### What you have to do
Repeat the lines below exactly as they appear, but leave out the images.

### Data under study
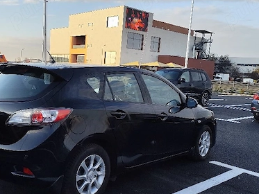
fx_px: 277
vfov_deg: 38.7
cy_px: 104
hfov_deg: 49.0
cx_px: 81
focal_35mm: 37
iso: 50
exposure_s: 1/400
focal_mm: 6.19
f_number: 1.65
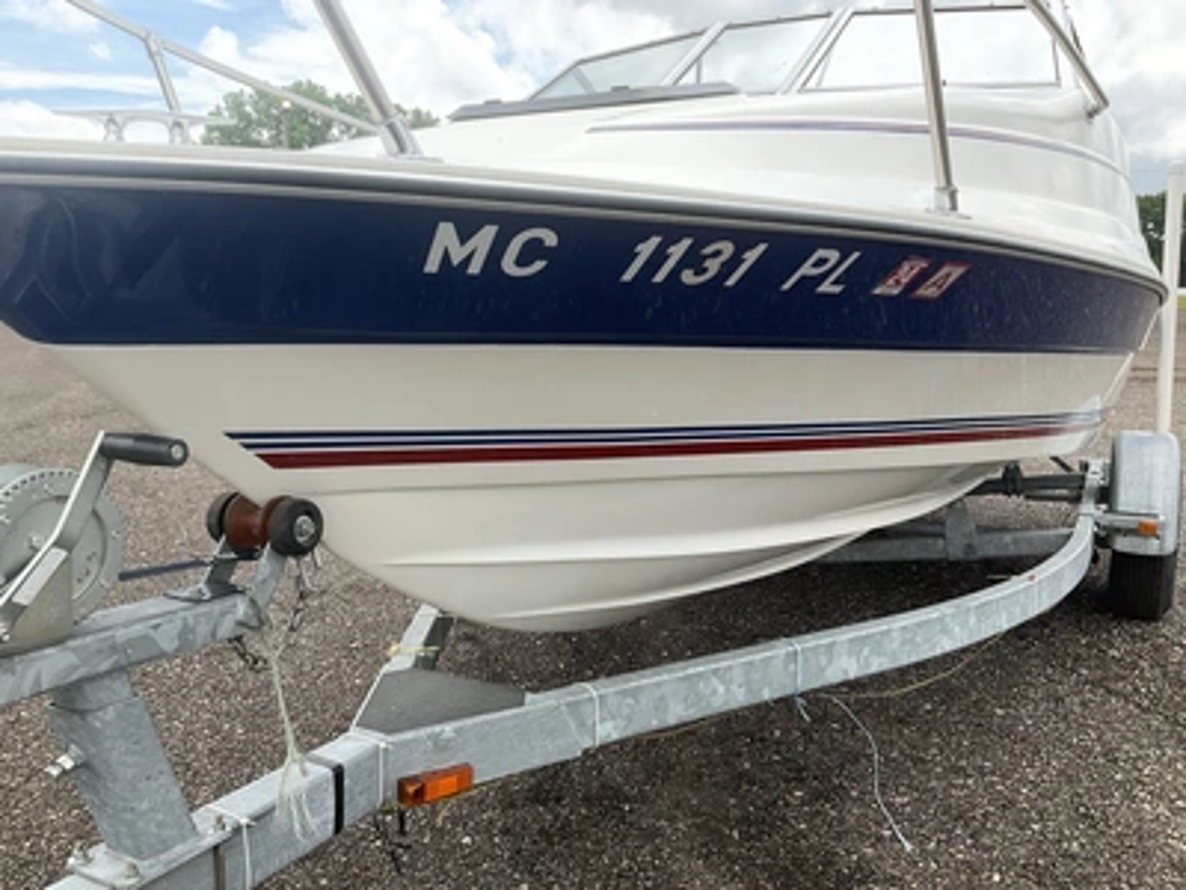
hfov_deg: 61.7
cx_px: 593
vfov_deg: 48.2
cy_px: 445
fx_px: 994
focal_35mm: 29
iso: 25
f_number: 1.8
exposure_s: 1/883
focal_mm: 3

### Exercise response
fx_px: 277
vfov_deg: 38.7
cy_px: 104
hfov_deg: 49.0
cx_px: 81
focal_35mm: 37
iso: 50
exposure_s: 1/400
focal_mm: 6.19
f_number: 1.65
hfov_deg: 61.7
cx_px: 593
vfov_deg: 48.2
cy_px: 445
fx_px: 994
focal_35mm: 29
iso: 25
f_number: 1.8
exposure_s: 1/883
focal_mm: 3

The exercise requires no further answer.